Column | Type | Modifiers | Storage | Description
--------+------------------------+-----------+----------+-------------
C1 | Character varying () | | Extended |
C2 | character Varying | | extended |
C3 | character varying | | extended |
Have Oids:no
distributed by: (C1)
View file directory sizes for Node1, Node2, Node3
[Gpadmin@node1 gpseg-1]$ pwd
/u01/greenplum-data/gpseg-1
[gpadmin@node1 gpseg-1]$ du-sh
109M .
[Gpadmin@node2 gpseg0]$ pwd
/u01/greenplum-data/gpseg0
[gpadmin@node2 gpseg0]$ du-sh
109M .
[Gpadmin@node3 gpseg1]$ pwd
/u01/greenplum-data/gpseg1
[gpadmin@node3 gpseg1]$ du-sh
109M .
Inserting data
peiybdb=# select Gp_opt_version ();
Gp_opt_version
-----------------------------------------------
gpopt version:2.55.20, Xerces version: 3.1.2
(1 row)
set optimizer=on;
Set Optimizer_enumerate_plans=on;
Set optimizer_minidump=always;
Set Optimizer_enable_constant_expression_evaluation=off;
Set client_min_messages= ' Debug5 ';
INSERT INTO Tmp_t0
(c1,c2,c3)
Select Generate_series (1, 1000000) as C1,
MD5 (Random ():: Text) as C2,
MD5 (Random ():: Text) as C3
;
Node1 Master on Query pg_stat_activity
peiybdb=# \x Expanded display is on.
peiybdb=# select * from Pg_stat_activity; -[RECORD 1]----+-------------------------------------------Datid | 16384 Datname | PEIYBDB Procpid | 10904 sess_id | Usesysid | Ten Usename | Gpadmin Current_query | Insert INTO Tmp_t0 | (C1,C2,C3) | Select Generate_series (1, 1000000) as C1, | MD5 (Random ():: Text) as c2, |
MD5 (Random ():: Text) as C3 | Waiting | F Query_start | 2018-05-02 07:20:33.325637+00 Backend_start | 2018-05-02 07:13:17.573451+00 client_addr | 192.168.56.1 Client_port |
63217 Application_name | Xact_start |
2018-05-02 07:20:33.3212+00 Waiting_reason | Rsgid |
0 Rsgname |
rsgqueueduration | -[RECORD 2]----+-------------------------------------------Datid | 16384 Datname | Peiybdb Procpid | 10906 sess_id | Usesysid | Ten Usename | Gpadmin Current_query | <IDLE> Waiting | F Query_start | 2018-05-02 07:17:17.675179+00 Backend_start | 2018-05-02 07:13:17.580506+00 client_addr | 192.168.56.1 Client_port |
63218 Application_name |
Xact_start |
Waiting_reason | Rsgid |
0 Rsgname |
rsgqueueduration | -[RECORD 3]----+-------------------------------------------Datid | 16384 Datname | PEIYBDB Procpid | 11095 sess_id | Usesysid | Ten Usename | Gpadmin Current_query |
SELECT * from Pg_stat_activity; Waiting | F Query_start | 2018-05-02 07:28:07.30111+00 Backend_start |
2018-05-02 07:27:54.501407+00 client_addr | Client_port | -1 Application_name | Psql Xact_start |
2018-05-02 07:28:07.30111+00 Waiting_reason | Rsgid |
0 Rsgname | rsgqueueduration |
Check the file directory size of Node1, Node2, Node3 again
[Gpadmin@node1 gpseg-1]$ du-sh
109M .
[Gpadmin@node2 gpseg0]$ du-sh
224M .
[Gpadmin@node3 gpseg1]$ du-sh
224M .
It can be observed that the data file size of the master node Node1 has not changed, and segment's Node2, node3 data files have grown a lot.

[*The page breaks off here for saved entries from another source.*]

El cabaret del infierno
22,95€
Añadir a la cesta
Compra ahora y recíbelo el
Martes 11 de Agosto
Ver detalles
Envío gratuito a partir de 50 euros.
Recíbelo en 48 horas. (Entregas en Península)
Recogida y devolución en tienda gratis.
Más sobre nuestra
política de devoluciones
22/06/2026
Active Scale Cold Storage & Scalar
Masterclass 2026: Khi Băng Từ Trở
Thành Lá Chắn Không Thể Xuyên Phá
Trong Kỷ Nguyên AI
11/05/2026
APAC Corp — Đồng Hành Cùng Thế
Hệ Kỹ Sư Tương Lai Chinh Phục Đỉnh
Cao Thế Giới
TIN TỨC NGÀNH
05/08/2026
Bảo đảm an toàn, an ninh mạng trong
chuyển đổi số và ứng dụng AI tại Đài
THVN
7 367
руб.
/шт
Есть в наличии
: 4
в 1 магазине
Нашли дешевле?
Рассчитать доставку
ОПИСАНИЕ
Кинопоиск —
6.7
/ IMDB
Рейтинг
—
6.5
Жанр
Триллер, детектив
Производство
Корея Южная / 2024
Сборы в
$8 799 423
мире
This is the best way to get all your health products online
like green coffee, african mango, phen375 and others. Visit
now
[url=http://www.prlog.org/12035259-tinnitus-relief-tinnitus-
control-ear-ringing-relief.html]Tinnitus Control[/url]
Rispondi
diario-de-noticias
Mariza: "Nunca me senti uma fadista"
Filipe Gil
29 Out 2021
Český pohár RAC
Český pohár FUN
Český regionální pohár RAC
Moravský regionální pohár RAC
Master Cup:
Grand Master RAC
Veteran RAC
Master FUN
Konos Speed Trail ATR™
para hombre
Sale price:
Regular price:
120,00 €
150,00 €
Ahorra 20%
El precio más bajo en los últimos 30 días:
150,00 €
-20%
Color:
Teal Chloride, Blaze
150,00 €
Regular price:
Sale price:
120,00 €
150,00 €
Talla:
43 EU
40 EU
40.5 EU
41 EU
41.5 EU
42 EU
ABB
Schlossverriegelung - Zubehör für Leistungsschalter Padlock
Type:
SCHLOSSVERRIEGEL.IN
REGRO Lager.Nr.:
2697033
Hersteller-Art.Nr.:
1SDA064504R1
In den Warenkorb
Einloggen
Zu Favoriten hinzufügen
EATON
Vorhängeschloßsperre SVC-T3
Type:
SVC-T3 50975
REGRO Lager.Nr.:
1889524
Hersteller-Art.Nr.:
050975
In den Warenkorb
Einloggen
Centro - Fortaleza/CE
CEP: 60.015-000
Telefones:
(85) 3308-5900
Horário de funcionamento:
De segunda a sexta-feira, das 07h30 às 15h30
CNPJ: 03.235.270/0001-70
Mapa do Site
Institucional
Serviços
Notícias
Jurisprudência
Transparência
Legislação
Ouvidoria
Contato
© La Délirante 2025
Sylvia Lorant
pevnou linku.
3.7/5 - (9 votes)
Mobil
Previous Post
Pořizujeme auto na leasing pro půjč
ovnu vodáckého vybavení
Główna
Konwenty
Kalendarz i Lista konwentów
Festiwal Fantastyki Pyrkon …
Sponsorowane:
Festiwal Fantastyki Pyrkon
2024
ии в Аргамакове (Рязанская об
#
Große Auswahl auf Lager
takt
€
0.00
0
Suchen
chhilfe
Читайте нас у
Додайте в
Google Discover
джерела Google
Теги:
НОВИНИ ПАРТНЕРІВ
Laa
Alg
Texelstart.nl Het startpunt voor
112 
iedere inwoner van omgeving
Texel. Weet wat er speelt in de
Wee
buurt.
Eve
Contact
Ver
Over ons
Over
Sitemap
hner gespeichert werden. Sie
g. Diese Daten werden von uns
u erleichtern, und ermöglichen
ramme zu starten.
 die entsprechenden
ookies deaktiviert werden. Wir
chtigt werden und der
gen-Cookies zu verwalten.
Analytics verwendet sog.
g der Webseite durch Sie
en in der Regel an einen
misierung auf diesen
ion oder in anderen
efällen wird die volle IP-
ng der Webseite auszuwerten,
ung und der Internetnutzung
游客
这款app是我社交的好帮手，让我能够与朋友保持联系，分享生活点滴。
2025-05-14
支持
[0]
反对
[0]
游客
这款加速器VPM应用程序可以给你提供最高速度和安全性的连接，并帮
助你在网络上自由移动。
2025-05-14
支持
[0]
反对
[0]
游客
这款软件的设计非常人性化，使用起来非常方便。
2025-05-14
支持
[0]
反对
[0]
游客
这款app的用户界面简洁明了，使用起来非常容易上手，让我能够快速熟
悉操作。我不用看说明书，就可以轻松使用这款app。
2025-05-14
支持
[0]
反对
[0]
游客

The main reason is that the master node is used to store the definition, and segment is used to store the data.
View the definition of tmp_t0
peiybdb=#
peiybdb=# \d
List of relations
Schema | Name | Type | Owner | Storage
--------+--------+-------+---------+---------public
| tmp_t0 | table | gpadmin | heap
(1 row)
peiybdb=# \d+ tmp_t0;
Table "public.tmp_t0"
Column | Type | Modifiers | Storage | Description
--------+------------------------+-----------+----------+-------------
C1 | Character varying () | | Extended |
C2 | character Varying | | extended |
C3 | character varying | | extended |
Have Oids:no
distributed by: (C1)
Distributed by this is the TMP_T0 table distribution column, the table distribution column must be reasonable, can reduce the data more evenly distributed to each segment node.
Data can be processed concurrently on multiple nodes when retrieving data.